▶ _Provided text_:
----------------------------------------
Neal Drobnis, FACEVESSEL, 2023

OLIVE THE GIANT

Olive the Giant [Quinn Bryan] was born in Brooklyn and raised in Providence, Rhode Island. Quinn has a BA in Studio Art and Painting from Rhode Island College and works between her home studio in Pawtucket, RI and Boston, MA. 

 OLIVE THE GIANT on HEIRLOOM: 

 “HEIRLOOMS, LEGACY, FAMILY FIRST. This exhibition is especially close to me as I’ve been looking for inspiration everywhere– except right at home. My Uncle Glenn’s passing in 2020 was the end of an era. The era of mysterious men, the green berets and, “call me from a pay phone” promises of ‘no questions asked’ protection. Endless photo album unveilings and, “Who’s that’s” over old boxes of lost memories… I see my family but have I SEEN my family? Where have THEY been, what have THEY done? All of their dreams, beauty and secrets… It has taken me no time at all to get tangled, and I don’t want to be undone. I have a forever catalog of inspiration, I just had to look at my family first.” 

My series, DO NOT LITTER, is really a deconstructed cityscape. There’s something important about seeing and experiencing the *true view* of city life…The beauty, the cracks, the trash… I see beauty in everything, so I spotlight what lies beneath… What’s in my path. Each piece was inspired by a literal piece of trash that I’ve found during my walks. Each item brings on nostalgic memories from my childhood and family; a sense of identity… Each piece holds a feeling, or a time in space. II proudly present these articles as heirlooms, sacred and savored- lasting here and now in true still life.  

 

NICK MCKNIGHT

Nick grew up in New England and received a BFA in Fine Art from the University of Rhode Island. He has exhibited work throughout the U.S. and has work in collections around the world. Nick’s work has been published in print and online for both poetry and neon. He currently lives in Providence, RI with his wife and son and is the owner of Night Light Neon Studio.
----------------------------------------
▶ _Data shown_:
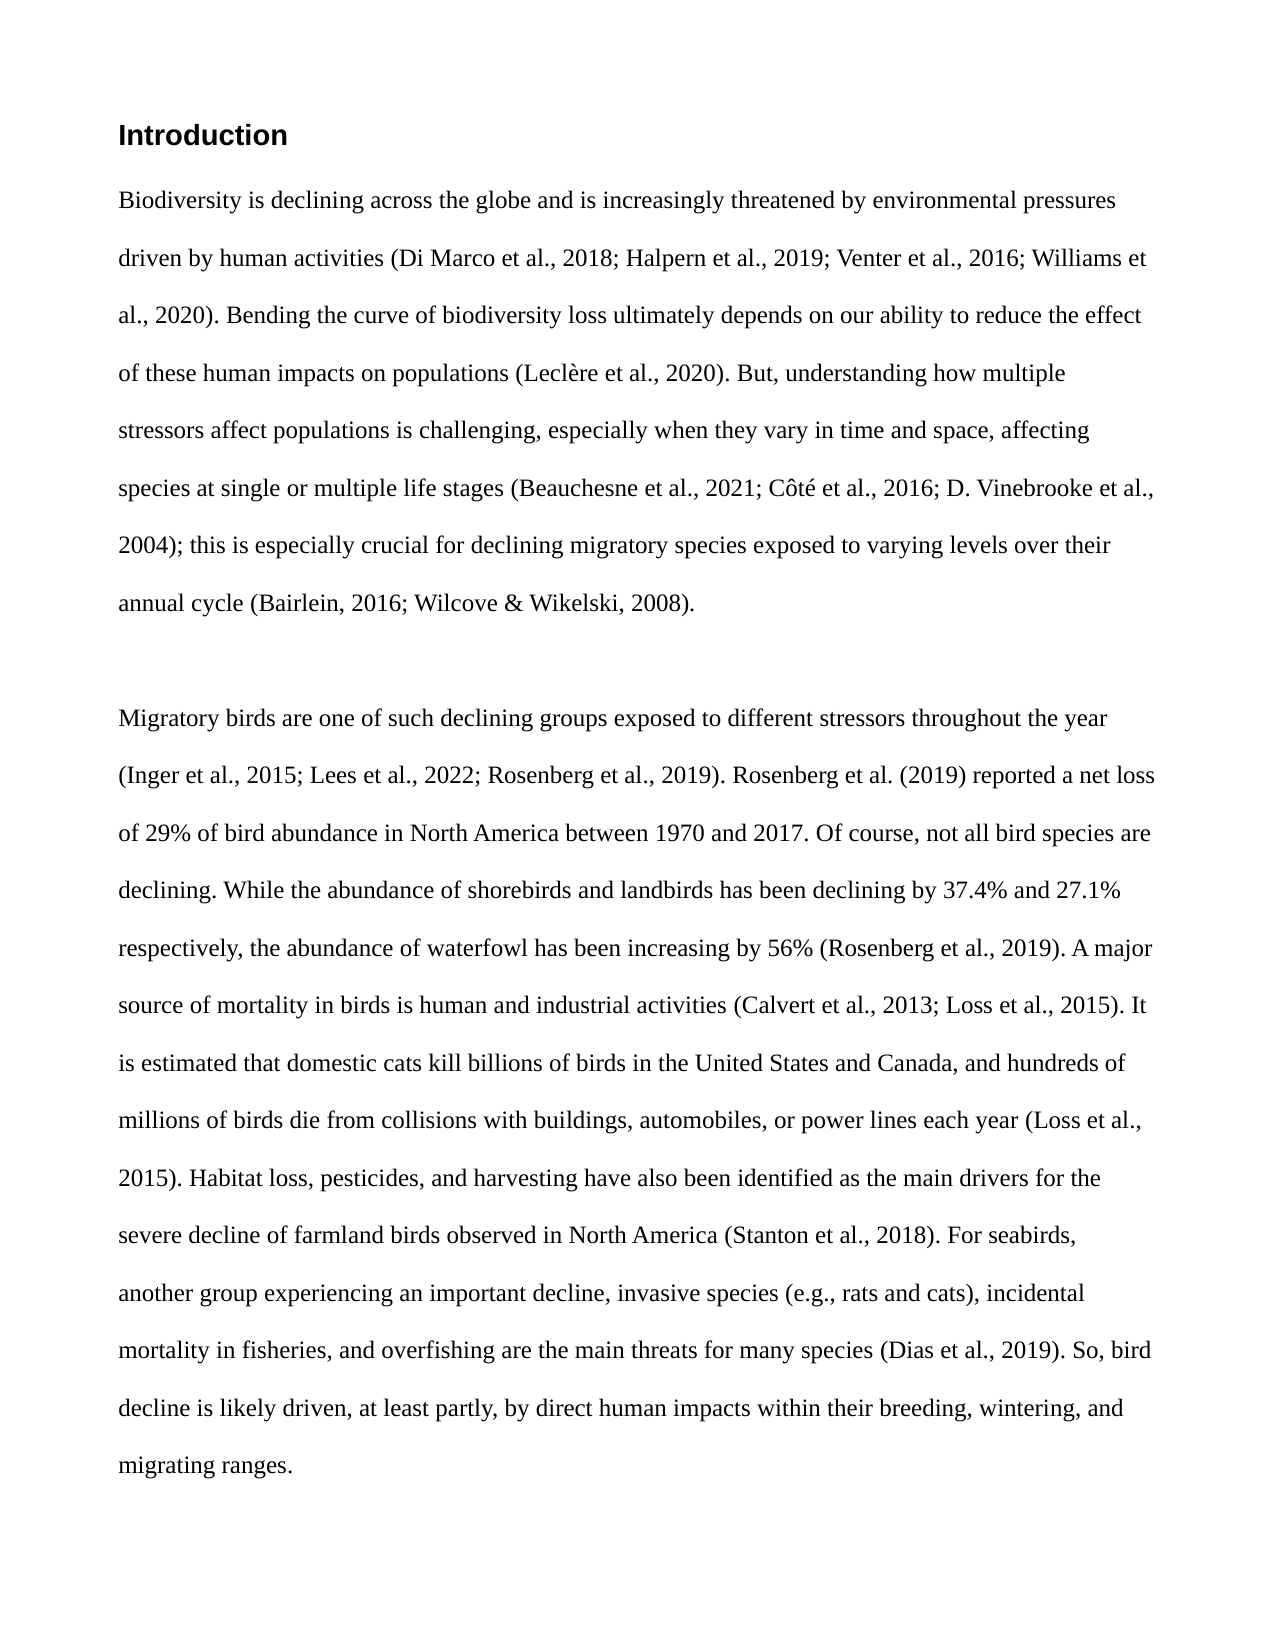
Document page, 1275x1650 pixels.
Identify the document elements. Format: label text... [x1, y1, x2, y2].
----------------------------------------
▶ _Parts of the exercise_:
1 – Answer each question from the artist bios, one per line, marked to match:
(a) Between which two places does Quinn Bryan work?
(b) What inspired each piece in the DO NOT LITTER series?
(c) What studio does Nick McKnight own?
2 – Can you turn the paragraph of the artist bios beginning "Nick grew up in New England" into a bulleted list that keeps its main facts?
3 – Reproduce the artist bios word for word from "My series, DO" to "true still life.".

▶ _Complete answers_:
1 –
(a) Her home studio in Pawtucket, RI and Boston, MA.
(b) A literal piece of trash found during her walks.
(c) Night Light Neon Studio.

2 –
- Grew up in New England
- Received a BFA in Fine Art from the University of Rhode Island
- Has exhibited throughout the U.S. and has work in collections around the world
- Has had poetry and neon work published in print and online
- Lives in Providence, RI with his wife and son
- Owns Night Light Neon Studio

3 –
My series, DO NOT LITTER, is really a deconstructed cityscape. There’s something important about seeing and experiencing the *true view* of city life…The beauty, the cracks, the trash… I see beauty in everything, so I spotlight what lies beneath… What’s in my path. Each piece was inspired by a literal piece of trash that I’ve found during my walks. Each item brings on nostalgic memories from my childhood and family; a sense of identity… Each piece holds a feeling, or a time in space. II proudly present these articles as heirlooms, sacred and savored- lasting here and now in true still life.